▸ **AUSZUFÜHRENDE AUFGABEN**
a - Welches Gerät kann laut Herbboy im Forumsthread über das Protokollieren besuchter Webseiten die aufgerufenen Seiten ebenfalls speichern?
b - Schreibe den Forumsthread über das Protokollieren besuchter Webseiten im Anschluss an die zuletzt gezeigte Zeile weiter.

▸ **TEXT ZUR DURCHSICHT**
::::
# Kann ein Server speichern auf welche Webseiten man zugreift?



## jonasshole (12. Oktober 2010)

Moin Moin!

"Wir" haben einen Server im Keller...
Und ein Wlan/Lan Netztwerk...
Der Server dient im wesentlichen dazu die paar Benutzerkonten zu
verwalten und (sry wenn ich was falsches sage das is jetzt mehr spekulation)
die Lan- Verbindungen auf dem Zimmern mit dem I-Net zuvernetzten...

Ist es möglich, dass dieser Server die Ineternetseiten protokoliert, 
die ich besuche?

Lg JASs


----------



## The_Final (12. Oktober 2010)

jonasshole schrieb:


> Ist es möglich, dass dieser Server die Ineternetseiten protokoliert,
> die ich besuche?
> 
> Lg JASs


Ja, ist es.


----------



## Herbboy (12. Oktober 2010)

auch der Router kann das speichern


----------



## Rabowke (12. Oktober 2010)

Hehe ... da fällt mir folgende Webseite ein:

http://www.didyouwatchporn.com/

Passiert nichts schlimmes, im Idealfall sieht das Ergebnis so aus wie bei mir:

Anklicken


----------



## Vordack (12. Oktober 2010)

Rabowke schrieb:


> Hehe ... da fällt mir folgende Webseite ein:
> 
> http://www.didyouwatchporn.com/
> 
> ...



Hehe! Ich bekomme das gleiche Bild wie bei Dir (auf meinem Arbeitsrechner *hust*).

Allerdings kann er wohl nicht protokollieren was ich mir mit VLC angeschaut habe


----------



## th_h_hexley (12. Oktober 2010)

Vordack schrieb:


> Hehe! Ich bekomme das gleiche Bild wie bei Dir (auf meinem Arbeitsrechner *hust*).
> 
> Allerdings kann er wohl nicht protokollieren was ich mir mit VLC angeschaut habe



Der Service scheint mir ausbaufähig. Interessant ist allerdings die Werbung unten.

edit: habe mir mal die Funktionsweise durchgelesen, das erklärt die fehlende negative Rückmeldung.


----------



## Rabowke (12. Oktober 2010)

Herbboy schrieb:


> auch der Router kann das speichern


Man muss schauen wie die Netzwerkumgebung eingerichtet ist, ob der Client auf den Server zugreift ( der dann die Daten an den Router weiterreicht ) oder eben direkt auf den Router etc.pp.

Des Weiteren lohnt vllt. ein Blick in die Netzwerkumgebung bei den LAN Adaptern, anschauen welche Protokolle installiert sind ...

... oder eben kein pr0n zu Hause anschauen, wenn Mami und Papi das nicht gerne sehen.


----------



## Vordack (12. Oktober 2010)

Rabowke schrieb:


> Herbboy schrieb:
> 
> 
> > auch der Router kann das speichern
> ...



Stimmt. Dann lieber MW2 zocken und Rambo 4 anschauen.    

Komische Welt...


----------



## Rabowke (12. Oktober 2010)

th_h_hexley schrieb:


> Vordack schrieb:
> 
> 
> > Hehe! Ich bekomme das gleiche Bild wie bei Dir (auf meinem Arbeitsrechner *hust*).
::::
▸ **ZU PRÜFENDE DATEN**

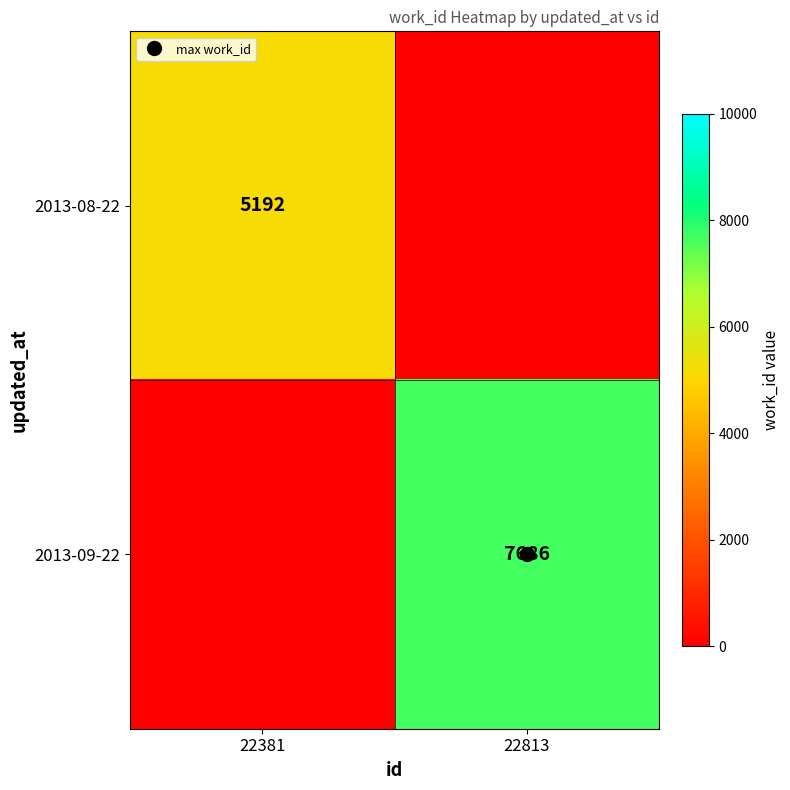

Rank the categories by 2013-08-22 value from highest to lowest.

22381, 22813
::::
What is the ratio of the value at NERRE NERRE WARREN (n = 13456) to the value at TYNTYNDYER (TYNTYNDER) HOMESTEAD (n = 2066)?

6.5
::::
▸ **ERGEBNISSE DER ÜBUNG**
a - Der Router.

b -
> ...


   
Es ist kein Service oder verlässliche Quelle um zu prüfen, ob an deinem / dem PC erotische Inhalte betrachtet wurden, sondern es wurde als Umsetzung eines Proof of Concept erstellt, wie man ( die Webseite ) anhand von Browserdaten des Clients sich Informationen und/oder Überblick über besuchte Seiten verschaffen kann.

Wie du schon meintest, diesen Service kann man dahingehend modifizieren, dass auf den User zugeschnittene Werbung platziert wird, Angebote auf Grund von Historien zusammengestellt werden oder oder oder ...


----------



## th_h_hexley (12. Oktober 2010)

Rabowke schrieb:


> Wie du schon meintest, diesen Service kann man dahingehend modifizieren, dass auf den User zugeschnittene Werbung platziert wird, Angebote auf Grund von Historien zusammengestellt werden oder oder oder ...



Wobei in diesem Fall die Werbung immer derselben Art ist, unabhängig von der Browser-Historie, Cookies oder IP-Adressen und das Problem scheint, bei meinen Browser behoben zu sein.


----------



## jonasshole (16. Oktober 2010)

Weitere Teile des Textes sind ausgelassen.